Physics major Grace Maglieri (C'19) won two awards from the Clare Booth Luce Program to support her research into solvatochromatic dyes. (Photo courtesy Grace Maglieri)
October 1, 2018 — Grace Maglieri (C’19) has been awarded both a summer research award and an academic year research scholarship from the Clare Boothe Luce Program, which supports women conducting research in the natural sciences.
Maglieri, a Ridgefield, Conn. native, is the only Georgetown undergraduate to win a 2018 Luce Program award. Four other Georgetown students received Luce Program honors, all graduate students in the Department of Chemistry: Jeneffer England, Dorothy Jones, Taylor Watts, and Jen Werner.
We caught up with Maglieri, who also has a minor in Russian, to discuss her time on the Hilltop, her research on using dyes to identify chemical interactions, and her goals for the future.
How did you find Georgetown?
I found Georgetown during my college search because it had strong programs in the physics and Russian departments. I felt it would be the right environment for me when I visited, and I appreciated the idea of a supportive college community. I was also able to speak with the physics department, and I was eager to learn in that setting.
How did you find out about the CBL Program?
I had been participating in the Georgetown Undergraduate Research Opportunities Program (GUROP), and I wished to continue working in my most recent field of research over the summer. Professor Edward Van Keuren, in whose lab I worked, nominated me for the CBL Program as a Clare Boothe Luce Summer Research Scholar to support my continued research over the summer.
During the summer, with the support of Professor Van Keuren and Professor Amy Liu, I received the Clare Boothe Luce Scholarship for 2018-2019. GUROP Director Sonia Jacobson helped by submitting materials and relaying information on the decisions of the Luce Program.
Tell us about your research.
Throughout the summer and this upcoming academic year, I am conducting research in the Van Keuren Lab with Professor Van Keuren.
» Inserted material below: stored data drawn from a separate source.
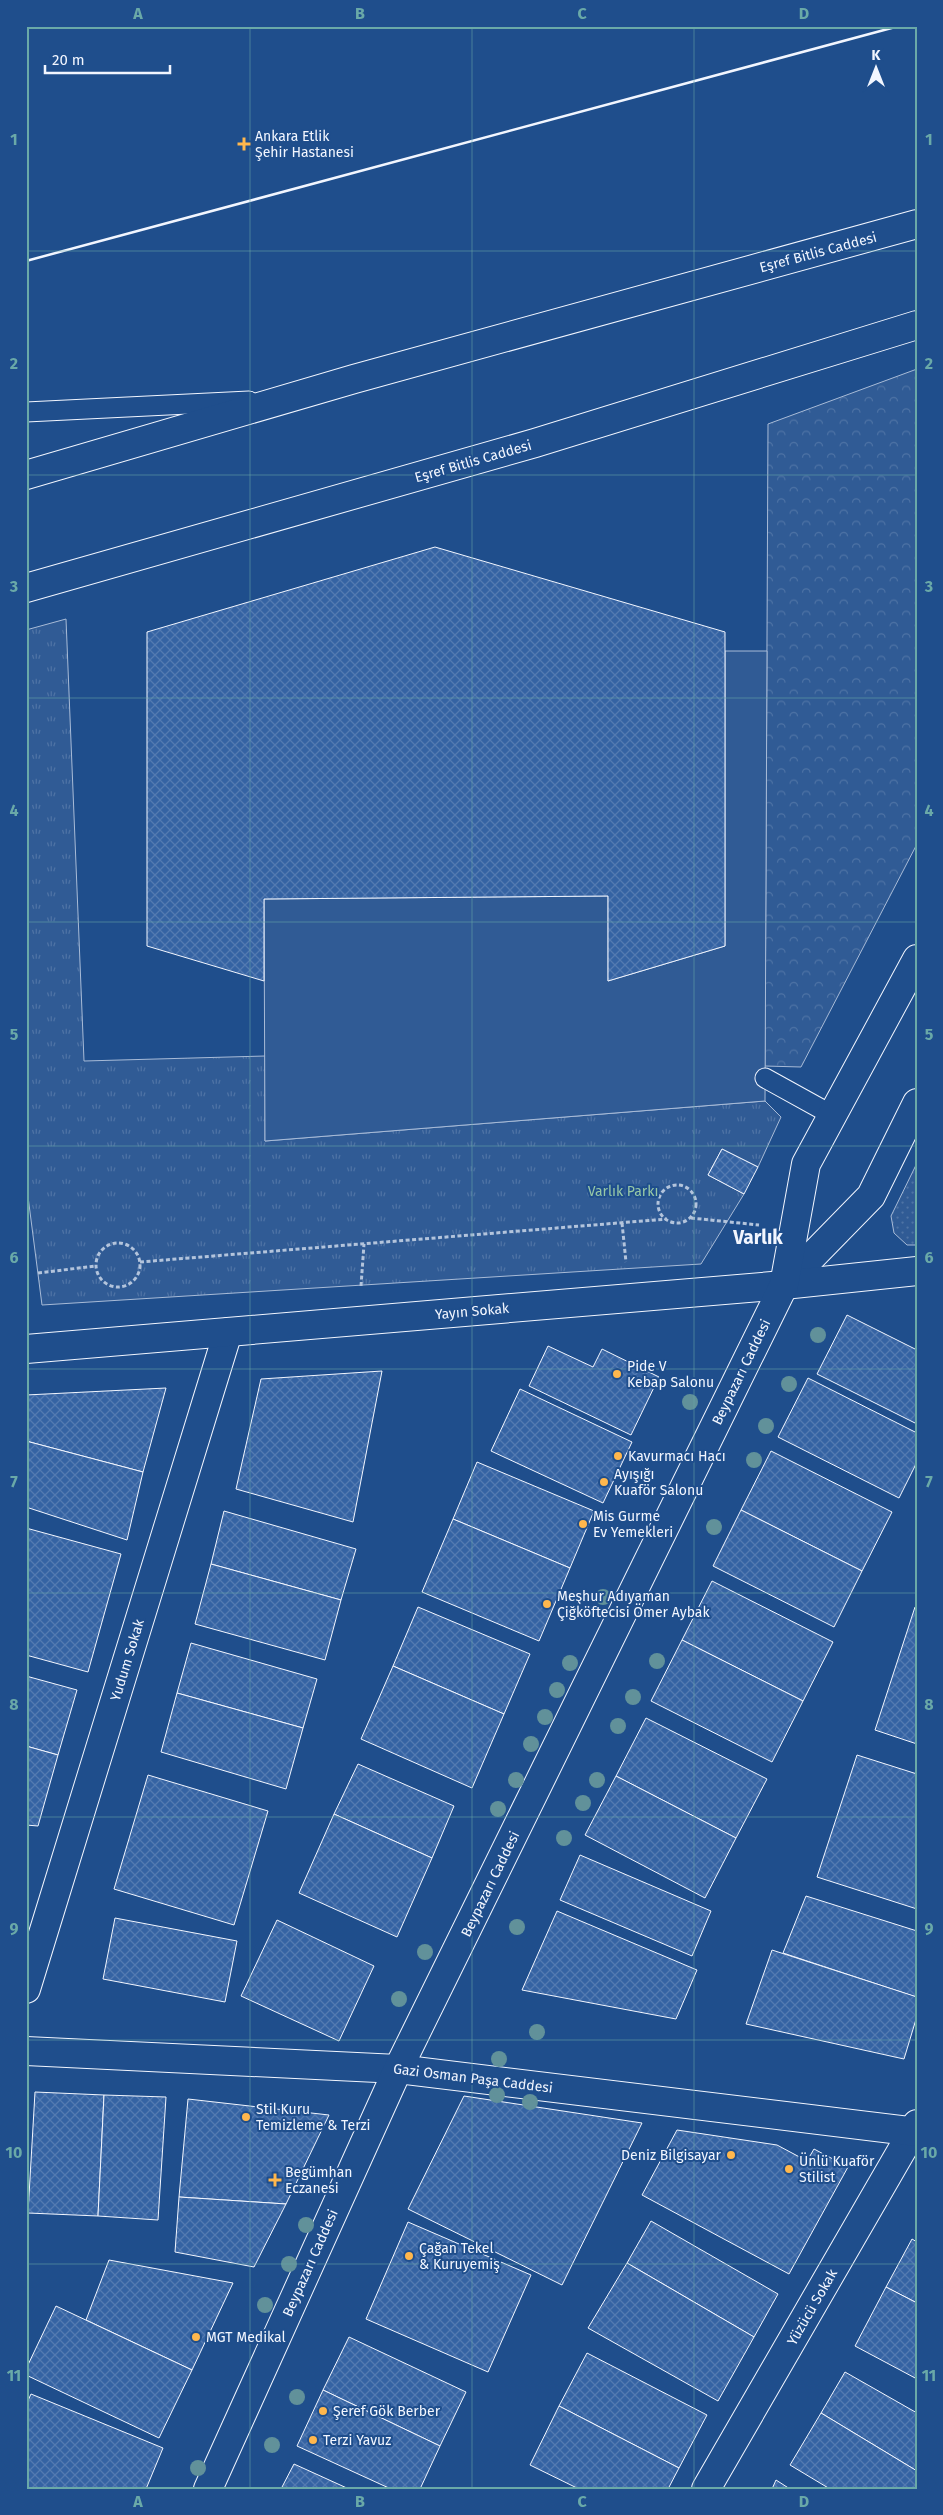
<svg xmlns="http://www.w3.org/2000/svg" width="943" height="2515" viewBox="0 0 943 2515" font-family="'Fira Sans',sans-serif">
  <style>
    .grass { fill: url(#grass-dots); stroke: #a8bbd7 }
    .forest { fill: url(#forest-crowns); stroke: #a8bbd7 }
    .park { fill: url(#park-tufts); stroke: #a8bbd7 }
    .pitch { fill: #305b95; stroke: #a8bbd7 }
    .building { fill: url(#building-cross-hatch); stroke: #f2f6ff }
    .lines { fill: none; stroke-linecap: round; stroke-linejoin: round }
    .service-casing { stroke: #f2f6ff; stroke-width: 21 }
    .minor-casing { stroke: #f2f6ff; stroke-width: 30 }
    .tertiary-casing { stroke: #f2f6ff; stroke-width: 30 }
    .secondary-casing { stroke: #f2f6ff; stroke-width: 30 }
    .path { stroke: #b3c4dc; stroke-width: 3; stroke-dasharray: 4 2.5; stroke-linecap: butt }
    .service { stroke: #1f4e8c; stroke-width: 19 }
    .minor { stroke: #1f4e8c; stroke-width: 28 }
    .tertiary { stroke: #1f4e8c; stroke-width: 28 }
    .secondary { stroke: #1f4e8c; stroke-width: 28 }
    .wall { stroke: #f2f6ff; stroke-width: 2.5 }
    .tree { fill: #61919a }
    .grid { fill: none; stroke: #6aa9a8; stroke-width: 1; stroke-opacity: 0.55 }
    .poi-dot { fill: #ffb74d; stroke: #1f4e8c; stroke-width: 2 }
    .labels { text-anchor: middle; stroke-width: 4; stroke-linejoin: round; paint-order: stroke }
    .poi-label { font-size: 14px; fill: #f2f6ff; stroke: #1f4e8c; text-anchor: start }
    .street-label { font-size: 14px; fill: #f2f6ff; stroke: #1f4e8c }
    .park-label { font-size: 14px; fill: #97c8a6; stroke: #1f4e8c }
    .district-label { font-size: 19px; font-weight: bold; fill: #f2f6ff; stroke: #1f4e8c }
    .neatline { fill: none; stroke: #6aa9a8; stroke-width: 2 }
    .grid-label { font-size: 16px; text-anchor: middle; font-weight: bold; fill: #6aa9a8 }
  </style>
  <defs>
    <pattern id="grass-dots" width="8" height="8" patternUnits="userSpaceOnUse" patternTransform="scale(1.25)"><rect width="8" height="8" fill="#305b95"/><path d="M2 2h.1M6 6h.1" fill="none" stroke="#4e73a5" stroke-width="1.8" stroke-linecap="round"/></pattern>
    <pattern id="forest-crowns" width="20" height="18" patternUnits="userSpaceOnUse" patternTransform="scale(1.25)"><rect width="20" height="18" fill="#305b95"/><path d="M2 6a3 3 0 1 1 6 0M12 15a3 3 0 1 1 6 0" fill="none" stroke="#4e73a5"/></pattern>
    <pattern id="park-tufts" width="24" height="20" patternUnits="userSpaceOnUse" patternTransform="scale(1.25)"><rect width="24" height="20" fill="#305b95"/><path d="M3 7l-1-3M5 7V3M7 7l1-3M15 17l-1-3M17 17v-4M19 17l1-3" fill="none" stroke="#4e73a5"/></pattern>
    <pattern id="building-cross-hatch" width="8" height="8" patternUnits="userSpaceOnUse" patternTransform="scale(1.25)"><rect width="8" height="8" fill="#3563a3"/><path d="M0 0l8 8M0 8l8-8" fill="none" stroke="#537ab1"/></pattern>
  </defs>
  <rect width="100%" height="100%" fill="#1f4e8c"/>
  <path class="grass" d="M917,1163V1245H907L894,1233L891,1216Z"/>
  <path class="forest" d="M917,369V844L801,1067L765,1066L768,424Z"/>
  <path class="park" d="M66,619L84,1061L265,1056V1141L765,1101L781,1117L758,1167L722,1149L708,1175L744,1194L701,1264L42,1305L26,1181V630Z"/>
  <path class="pitch" d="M725,651H767L765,1101L265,1141L264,899L608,896V981L725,946Z"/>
  <g class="building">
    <path d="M435,547L725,632V946L608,981V896L264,899V981L147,946V632Z"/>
    <path d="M722,1149L758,1167L744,1194L708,1175Z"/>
    <path d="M847,1315L917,1350V1424L817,1374Z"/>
    <path d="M548,1346L593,1367L602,1349L659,1377L631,1435L529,1386Z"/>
    <path d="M382,1371L353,1522L236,1489L261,1379Z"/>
    <path d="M808,1378L917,1433V1462L899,1498L778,1437Z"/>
    <path d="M166,1388L143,1472L26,1441V1395Z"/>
    <path d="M520,1389L632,1442L603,1503L491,1451Z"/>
    <path d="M26,1441L143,1472L127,1540L26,1507Z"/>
    <path d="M771,1451L892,1512L862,1571L741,1510Z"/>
    <path d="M477,1462L594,1511L570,1568L453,1519Z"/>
    <path d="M741,1510L862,1571L834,1627L713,1566Z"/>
    <path d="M224,1511L356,1549L341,1600L211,1564Z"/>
    <path d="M453,1519L570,1568L539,1641L422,1592Z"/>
    <path d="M26,1528L121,1554L88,1672L26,1655Z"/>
    <path d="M211,1564L341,1600L325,1660L195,1624Z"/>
    <path d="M712,1581L833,1642L803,1701L682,1640Z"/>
    <path d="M418,1607L530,1654L504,1714L393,1666Z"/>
    <path d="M915,1607L917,1608V1744L875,1730Z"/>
    <path d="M682,1640L803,1701L772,1762L651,1701Z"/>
    <path d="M191,1643L317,1679L303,1728L177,1693Z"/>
    <path d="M393,1666L504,1714L472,1788L361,1739Z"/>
    <path d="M26,1676L77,1690L58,1755L26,1746Z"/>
    <path d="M177,1693L303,1728L286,1789L161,1752Z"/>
    <path d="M646,1718L767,1779L736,1838L616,1776Z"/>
    <path d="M26,1746L58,1755L38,1826L26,1825Z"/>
    <path d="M857,1755L917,1774V1909L817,1877Z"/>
    <path d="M358,1764L454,1806L432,1858L334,1814Z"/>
    <path d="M148,1775L268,1811L234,1925L114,1889Z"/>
    <path d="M616,1776L736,1838L705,1898L585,1835Z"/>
    <path d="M334,1814L432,1858L397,1937L299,1893Z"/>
    <path d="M580,1855L711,1911L692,1956L560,1900Z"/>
    <path d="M806,1896L917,1931L916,1997L783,1953Z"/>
    <path d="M557,1911L697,1970L676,2019L522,1990Z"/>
    <path d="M115,1918L237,1941L225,2002L103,1979Z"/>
    <path d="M277,1920L374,1966L339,2041L241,1996Z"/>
    <path d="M772,1950L917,1997V2016L904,2059L746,2024Z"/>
    <path d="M35,2092L104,2095L98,2216L28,2213Z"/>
    <path d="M104,2095L166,2097L158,2220L98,2216Z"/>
    <path d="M464,2096L642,2123L562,2285L408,2209Z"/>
    <path d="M188,2099L329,2115L286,2204L179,2197Z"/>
    <path d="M677,2130L777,2145L807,2161L814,2149L848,2167L789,2274L642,2195Z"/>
    <path d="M179,2197L286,2204L254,2267L175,2252Z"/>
    <path d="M651,2221L778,2294L754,2337L627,2263Z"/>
    <path d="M408,2222L531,2275L488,2372L366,2319Z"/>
    <path d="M912,2239L917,2242V2303L886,2287Z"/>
    <path d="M109,2260L233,2283L192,2370L86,2320Z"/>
    <path d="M627,2263L754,2337L718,2401L588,2328Z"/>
    <path d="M886,2287L917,2303V2379L855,2346Z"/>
    <path d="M56,2306L192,2370L159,2438L26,2375V2369Z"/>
    <path d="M349,2337L466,2392L440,2446L323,2390Z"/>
    <path d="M587,2353L707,2415L679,2468L559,2406Z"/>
    <path d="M845,2372L917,2413V2471L821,2413Z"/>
    <path d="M323,2390L440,2446L420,2489H391L297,2446Z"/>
    <path d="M31,2394L163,2448L146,2489H26V2405Z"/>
    <path d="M559,2406L679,2468L668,2489H579L530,2465Z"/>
    <path d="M821,2413L917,2471V2489H830L790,2465Z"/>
    <path d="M294,2464L349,2489H281Z"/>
    <path d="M776,2480L790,2489H772Z"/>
  </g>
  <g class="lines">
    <defs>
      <g id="service">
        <path d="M26,412L249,401"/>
        <path d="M765,1078L832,1115"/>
      </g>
      <g id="minor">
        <path d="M26,1989L228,1332"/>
        <path d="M706,2489L917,2124"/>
      </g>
      <g id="tertiary">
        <path d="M784,1285L871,1196L917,1103"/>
        <path d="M26,1349L784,1285L917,1271"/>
        <path d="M26,2051L398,2069L917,2132"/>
        <path d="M208,2489L398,2069L784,1285L806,1164L917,959"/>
      </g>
      <g id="secondary">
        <path d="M26,475L354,379L917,224"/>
        <path d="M26,588L535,443L917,325"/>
      </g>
    </defs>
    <use href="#service" class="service-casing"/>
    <use href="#minor" class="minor-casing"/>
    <use href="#tertiary" class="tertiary-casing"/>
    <use href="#secondary" class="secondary-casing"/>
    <g class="path">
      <circle cx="677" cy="1204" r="19"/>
      <path d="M691,1218L759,1225"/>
      <path d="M622,1223L626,1262"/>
      <circle cx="118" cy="1265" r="22"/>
      <path d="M140,1262L667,1219"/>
      <path d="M38,1273L96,1266"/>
      <path d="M361,1286L364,1244"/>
    </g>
    <use href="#service" class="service"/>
    <use href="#minor" class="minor"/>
    <use href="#tertiary" class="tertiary"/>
    <use href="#secondary" class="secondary"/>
    <path class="wall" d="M26,261L899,26"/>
  </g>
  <g class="tree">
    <circle cx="818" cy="1335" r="8"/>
    <circle cx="789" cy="1384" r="8"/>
    <circle cx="690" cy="1402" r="8"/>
    <circle cx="766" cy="1426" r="8"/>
    <circle cx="754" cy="1460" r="8"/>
    <circle cx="714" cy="1527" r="8"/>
    <circle cx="603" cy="1597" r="8"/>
    <circle cx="657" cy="1661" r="8"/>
    <circle cx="570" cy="1663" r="8"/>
    <circle cx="557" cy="1690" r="8"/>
    <circle cx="633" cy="1697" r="8"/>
    <circle cx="545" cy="1717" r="8"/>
    <circle cx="618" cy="1726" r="8"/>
    <circle cx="531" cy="1744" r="8"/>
    <circle cx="516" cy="1780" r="8"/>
    <circle cx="597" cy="1780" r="8"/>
    <circle cx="583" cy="1803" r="8"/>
    <circle cx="498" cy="1809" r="8"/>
    <circle cx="564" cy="1838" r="8"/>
    <circle cx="517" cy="1927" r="8"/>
    <circle cx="425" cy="1952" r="8"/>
    <circle cx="399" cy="1999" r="8"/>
    <circle cx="537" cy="2032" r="8"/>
    <circle cx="499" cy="2059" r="8"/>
    <circle cx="497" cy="2095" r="8"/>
    <circle cx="530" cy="2102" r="8"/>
    <circle cx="306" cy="2225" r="8"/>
    <circle cx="289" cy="2264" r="8"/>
    <circle cx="265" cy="2305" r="8"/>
    <circle cx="297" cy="2397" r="8"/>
    <circle cx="272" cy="2445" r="8"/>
    <circle cx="198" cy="2468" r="8"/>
  </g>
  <path class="grid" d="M250,26V2489M472,26V2489M694,26V2489M26,251H917M26,475H917M26,698H917M26,922H917M26,1146H917M26,1369H917M26,1593H917M26,1817H917M26,2040H917M26,2264H917"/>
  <g class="poi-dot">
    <path d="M241.5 136.5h5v5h5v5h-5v5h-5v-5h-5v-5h5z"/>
    <circle cx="617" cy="1374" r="5"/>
    <circle cx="618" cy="1456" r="5"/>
    <circle cx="604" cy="1482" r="5"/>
    <circle cx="583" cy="1524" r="5"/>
    <circle cx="547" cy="1604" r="5"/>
    <circle cx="246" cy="2117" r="5"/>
    <circle cx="731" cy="2155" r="5"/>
    <circle cx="789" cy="2169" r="5"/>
    <path d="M272.5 2172.5h5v5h5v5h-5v5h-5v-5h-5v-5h5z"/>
    <circle cx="409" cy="2256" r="5"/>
    <circle cx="196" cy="2337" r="5"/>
    <circle cx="323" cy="2411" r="5"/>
    <circle cx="313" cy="2440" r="5"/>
  </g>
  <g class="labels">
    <g class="poi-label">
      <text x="255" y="141">Ankara Etlik<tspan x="255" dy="16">Şehir Hastanesi</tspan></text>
      <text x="627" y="1371">Pide V<tspan x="627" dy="16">Kebap Salonu</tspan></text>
      <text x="628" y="1461">Kavurmacı Hacı</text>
      <text x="614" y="1479">Ayışığı<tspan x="614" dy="16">Kuaför Salonu</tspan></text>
      <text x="593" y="1521">Mis Gurme<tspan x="593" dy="16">Ev Yemekleri</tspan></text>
      <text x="557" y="1601">Meşhur Adıyaman<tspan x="557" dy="16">Çiğköftecisi Ömer Aybak</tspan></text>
      <text x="256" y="2114">Stil Kuru<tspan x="256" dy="16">Temizleme &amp; Terzi</tspan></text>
      <text x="721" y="2160" text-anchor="end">Deniz Bilgisayar</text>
      <text x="799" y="2166">Ünlü Kuaför<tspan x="799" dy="16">Stilist</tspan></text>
      <text x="285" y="2177">Begümhan<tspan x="285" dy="16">Eczanesi</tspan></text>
      <text x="419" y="2253">Çağan Tekel<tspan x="419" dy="16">&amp; Kuruyemiş</tspan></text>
      <text x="206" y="2342">MGT Medikal</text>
      <text x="333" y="2416">Şeref Gök Berber</text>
      <text x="323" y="2445">Terzi Yavuz</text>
    </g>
    <g class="street-label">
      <text transform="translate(818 252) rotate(-15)" y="5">Eşref Bitlis Caddesi</text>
      <text transform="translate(473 461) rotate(-16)" y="5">Eşref Bitlis Caddesi</text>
      <text transform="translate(472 1311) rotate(-5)" y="5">Yayın Sokak</text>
      <text transform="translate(741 1372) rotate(-64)" y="5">Beypazarı Caddesi</text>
      <text transform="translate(127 1660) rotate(-73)" y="5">Yudum Sokak</text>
      <text transform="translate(490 1884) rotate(-64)" y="5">Beypazarı Caddesi</text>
      <text transform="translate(473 2078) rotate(7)" y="5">Gazi Osman Paşa Caddesi</text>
      <text transform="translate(310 2263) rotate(-66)" y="5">Beypazarı Caddesi</text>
      <text transform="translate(812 2307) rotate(-60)" y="5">Yüzücü Sokak</text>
    </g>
    <g class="park-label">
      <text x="623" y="1196">Varlık Parkı</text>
    </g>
    <g class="district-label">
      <text x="758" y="1244">Varlık</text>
    </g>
  </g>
  <rect width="943" height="2515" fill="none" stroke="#1f4e8c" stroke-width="55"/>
  <g transform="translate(876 68)" stroke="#1f4e8c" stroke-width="4" paint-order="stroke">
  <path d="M0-4L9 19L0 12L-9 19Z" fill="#f2f6ff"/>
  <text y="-8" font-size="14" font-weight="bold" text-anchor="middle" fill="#f2f6ff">K</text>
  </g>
  <path d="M45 65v8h125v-8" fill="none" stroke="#f2f6ff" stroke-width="2.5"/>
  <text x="52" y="65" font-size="15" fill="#f2f6ff" stroke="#1f4e8c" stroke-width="4" paint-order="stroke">20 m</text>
  <rect x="28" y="28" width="888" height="2460" class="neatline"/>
  <g class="grid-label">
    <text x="138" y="19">A</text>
    <text x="360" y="19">B</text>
    <text x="582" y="19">C</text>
    <text x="804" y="19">D</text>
    <text x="14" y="145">1</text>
    <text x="929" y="145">1</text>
    <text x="14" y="369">2</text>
    <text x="929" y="369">2</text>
    <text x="14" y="592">3</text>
    <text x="929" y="592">3</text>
    <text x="14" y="816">4</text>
    <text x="929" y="816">4</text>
    <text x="14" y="1040">5</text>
    <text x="929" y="1040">5</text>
    <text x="14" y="1263">6</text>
    <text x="929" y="1263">6</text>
    <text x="14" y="1487">7</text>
    <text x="929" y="1487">7</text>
    <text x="14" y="1710">8</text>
    <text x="929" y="1710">8</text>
    <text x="14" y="1934">9</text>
    <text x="929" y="1934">9</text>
    <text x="14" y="2158">10</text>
    <text x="929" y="2158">10</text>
    <text x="14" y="2381">11</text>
    <text x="929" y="2381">11</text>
    <text x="138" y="2507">A</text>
    <text x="360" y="2507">B</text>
    <text x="582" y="2507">C</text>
    <text x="804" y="2507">D</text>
  </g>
</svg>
My research uses solvatochromic dyes to calculate parameters of interaction for solvents, polymers, and powders, in order to predict interactions between these chemicals and choose components for optimal dispersion.
How do you expect this award to help your research career?
Thanks to the support of the Clare Boothe Luce Summer Research Scholarship, I was able to continue this research over the summer and through my senior year. By the end of that time, I hope to have a strong foothold in the research, having obtained data that will focus my efforts for my senior thesis. I will have the benefit of a more comprehensive research experience to prepare me for the future.
What are your future plans?
I intend to attend a Ph.D. program in physics and to pursue a career in research.